*Auftrag 1*
Gib bitte aus den Zeilen weiter unten, nicht aus dem Textauszug, nur den Abschnitt von der Zeile mit „order: Laurales“ bis zur Zeile mit „name author: (Benth.“ wortgetreu wieder, beide Zeilen eingeschlossen.
==== Textauszug
Und auch als Treffpunkt für jagdaffine Geschäftspartner habe die Neuerwerbung scheinbar nicht getaugt. So liegt die Alm zwar innerhalb eines Jagdreviers. Und zufällig ist auch Georg Bromme passionierter Jäger. Doch von “teuren Kundenbindungsprogrammen”, wie sie sich die Sparkasse in der Vergangenheit an anderer Stelle geleistet hat, will man heute nichts wissen. “Wir haben da keine Kunden hochkutschiert und es wurde auch nicht gejagt,” betonen Insider.
Dafür spricht der Umstand, dass die Fläche der Alm nicht ausreicht für eine eigene Jagd. Im Gebirge sind hierfür mindestens 300 Hektar zusammenhängende Fläche nötig. Das 96 Hektar große Gelände um die Geitauer Alm ist somit nur in eine sogenannte Jagdgenossenschaftsfläche eingebunden. Die verschiedenen Grundeigentümer verpachten dann das Jagdrecht. Wer hier “schießen” will, kann dies nur in Absprache mit dem Jagdpächter tun. Dieser soll die Fläche in den ersten Jahre für einen sechsstelligen Betrag gepachtet haben.
========
==== Vorliegende Angaben
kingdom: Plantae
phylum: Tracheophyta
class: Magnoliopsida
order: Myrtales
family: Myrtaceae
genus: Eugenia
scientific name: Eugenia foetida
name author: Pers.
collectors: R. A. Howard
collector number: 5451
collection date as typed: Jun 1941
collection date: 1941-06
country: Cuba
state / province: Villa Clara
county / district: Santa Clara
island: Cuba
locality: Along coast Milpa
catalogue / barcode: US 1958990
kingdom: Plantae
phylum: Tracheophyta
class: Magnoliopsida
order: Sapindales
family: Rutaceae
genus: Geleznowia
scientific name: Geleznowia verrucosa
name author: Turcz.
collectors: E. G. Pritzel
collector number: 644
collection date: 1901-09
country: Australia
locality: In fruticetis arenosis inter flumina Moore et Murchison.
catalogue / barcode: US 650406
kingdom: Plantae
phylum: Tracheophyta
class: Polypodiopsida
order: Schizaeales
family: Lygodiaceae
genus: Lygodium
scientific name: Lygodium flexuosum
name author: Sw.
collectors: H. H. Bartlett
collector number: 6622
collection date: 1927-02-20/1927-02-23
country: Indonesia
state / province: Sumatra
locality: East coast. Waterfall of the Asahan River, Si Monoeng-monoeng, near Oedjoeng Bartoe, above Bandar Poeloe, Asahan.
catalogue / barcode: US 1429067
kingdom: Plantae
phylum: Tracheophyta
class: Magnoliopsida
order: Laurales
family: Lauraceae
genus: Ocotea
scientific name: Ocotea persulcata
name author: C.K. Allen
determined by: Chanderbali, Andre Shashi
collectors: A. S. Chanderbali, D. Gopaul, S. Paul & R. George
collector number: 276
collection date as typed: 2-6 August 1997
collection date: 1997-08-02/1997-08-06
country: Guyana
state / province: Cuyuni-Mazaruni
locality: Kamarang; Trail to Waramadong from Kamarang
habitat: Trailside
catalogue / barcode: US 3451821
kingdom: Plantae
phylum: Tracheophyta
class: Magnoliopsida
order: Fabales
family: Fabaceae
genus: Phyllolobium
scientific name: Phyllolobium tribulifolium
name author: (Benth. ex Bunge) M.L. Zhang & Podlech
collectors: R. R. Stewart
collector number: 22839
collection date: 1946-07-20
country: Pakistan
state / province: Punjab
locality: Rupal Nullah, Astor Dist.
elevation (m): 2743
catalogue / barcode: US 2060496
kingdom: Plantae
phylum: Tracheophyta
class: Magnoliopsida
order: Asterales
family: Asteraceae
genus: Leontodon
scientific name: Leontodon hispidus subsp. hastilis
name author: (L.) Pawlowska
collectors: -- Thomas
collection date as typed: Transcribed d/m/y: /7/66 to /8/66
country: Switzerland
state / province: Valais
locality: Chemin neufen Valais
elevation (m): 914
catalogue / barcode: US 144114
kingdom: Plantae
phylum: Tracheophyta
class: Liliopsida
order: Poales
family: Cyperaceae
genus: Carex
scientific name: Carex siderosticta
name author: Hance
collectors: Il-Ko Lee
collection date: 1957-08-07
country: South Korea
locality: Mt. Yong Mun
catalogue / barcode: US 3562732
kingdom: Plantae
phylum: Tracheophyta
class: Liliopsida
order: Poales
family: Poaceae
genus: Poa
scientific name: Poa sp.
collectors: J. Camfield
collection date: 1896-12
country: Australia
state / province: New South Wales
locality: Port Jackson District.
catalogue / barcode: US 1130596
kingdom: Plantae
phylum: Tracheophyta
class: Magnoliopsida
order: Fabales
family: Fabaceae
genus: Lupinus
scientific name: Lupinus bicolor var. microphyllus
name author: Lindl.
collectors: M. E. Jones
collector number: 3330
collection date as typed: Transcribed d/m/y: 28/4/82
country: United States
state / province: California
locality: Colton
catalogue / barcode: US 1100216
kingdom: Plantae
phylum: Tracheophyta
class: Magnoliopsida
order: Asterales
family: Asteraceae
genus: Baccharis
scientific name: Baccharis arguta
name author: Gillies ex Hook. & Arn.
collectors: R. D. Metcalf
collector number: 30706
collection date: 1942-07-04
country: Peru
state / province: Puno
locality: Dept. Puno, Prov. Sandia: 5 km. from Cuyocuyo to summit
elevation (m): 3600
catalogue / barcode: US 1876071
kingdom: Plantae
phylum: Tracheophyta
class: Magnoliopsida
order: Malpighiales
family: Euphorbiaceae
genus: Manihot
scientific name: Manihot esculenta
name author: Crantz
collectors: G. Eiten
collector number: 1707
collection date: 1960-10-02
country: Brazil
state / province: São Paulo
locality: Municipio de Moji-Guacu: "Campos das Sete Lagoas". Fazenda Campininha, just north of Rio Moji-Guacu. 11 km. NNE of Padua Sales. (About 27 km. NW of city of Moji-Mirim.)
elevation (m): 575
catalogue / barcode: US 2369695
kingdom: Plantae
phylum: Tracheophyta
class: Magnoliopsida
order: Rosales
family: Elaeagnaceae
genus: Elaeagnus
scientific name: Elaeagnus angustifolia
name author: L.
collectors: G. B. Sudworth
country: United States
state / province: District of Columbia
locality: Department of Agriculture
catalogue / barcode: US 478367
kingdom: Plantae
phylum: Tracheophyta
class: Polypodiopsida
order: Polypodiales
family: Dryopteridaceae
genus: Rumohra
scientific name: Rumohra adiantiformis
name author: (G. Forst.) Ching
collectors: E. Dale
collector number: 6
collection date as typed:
========
*Auftrag 2*
Knüpfe an das Ende des Textauszugs über die Geitauer Alm und ihr Jagdrecht an und schreib ihn weiter.

*Antwort 1*
order: Laurales
family: Lauraceae
genus: Ocotea
scientific name: Ocotea persulcata
name author: C.K. Allen
determined by: Chanderbali, Andre Shashi
collectors: A. S. Chanderbali, D. Gopaul, S. Paul & R. George
collector number: 276
collection date as typed: 2-6 August 1997
collection date: 1997-08-02/1997-08-06
country: Guyana
state / province: Cuyuni-Mazaruni
locality: Kamarang; Trail to Waramadong from Kamarang
habitat: Trailside
catalogue / barcode: US 3451821
kingdom: Plantae
phylum: Tracheophyta
class: Magnoliopsida
order: Fabales
family: Fabaceae
genus: Phyllolobium
scientific name: Phyllolobium tribulifolium
name author: (Benth. ex Bunge) M.L. Zhang & Podlech

*Antwort 2*
Schwierig wurde es erst, als der Pächter nicht mehr wollte. Denn da standen die Jagdgenossen ohne Pächter und damit auch ohne hohe Jagdpacht da. Um wenigstens „etwas“ Geld in die Kassen zu bekommen, wurden Hirschabschüsse – auch für sattes Geld – einzeln verkauft. „Da hat Bromme dann selber zugeschlagen“, meint ein Bauer. Ob der Sparkassen-Chef die Abschüsse selber gezahlt hat und auf die Jagd gegangen ist oder ob er die Sparkasse hat zahlen lassen und die Abschüsse verschenkt hat, ist indes nicht bekannt. Dies Sparkasse äußert sich aufgrund der laufenden Überprüfungen auch hierzu nicht.
Streit um die Zufahrt
Gleichzeitig wird bei den Recherchen klar, dass die Situation um die Alm sehr verfahren ist. Vor allem die Nutzung der Zufahrtswege ist ein dauerhafter Streitpunkt. Es gibt einen Weg, der auch von Autos befahren werden kann. Doch der Sparkasse als Eigentümer fehlt ein mehrere hundert Meter langes Teilstück. Dieses gehört einem ansässigen Landwirt, der sich seit Jahren mit dem Institut über die Zufahrtsmöglichkeiten streitet. “Die hab ich fast nie raufgelassen”, sagt der Besitzer des Weges, der sich auch heute noch massiv über die Vorgehensweise Brommes und der Gemeinde ärgert.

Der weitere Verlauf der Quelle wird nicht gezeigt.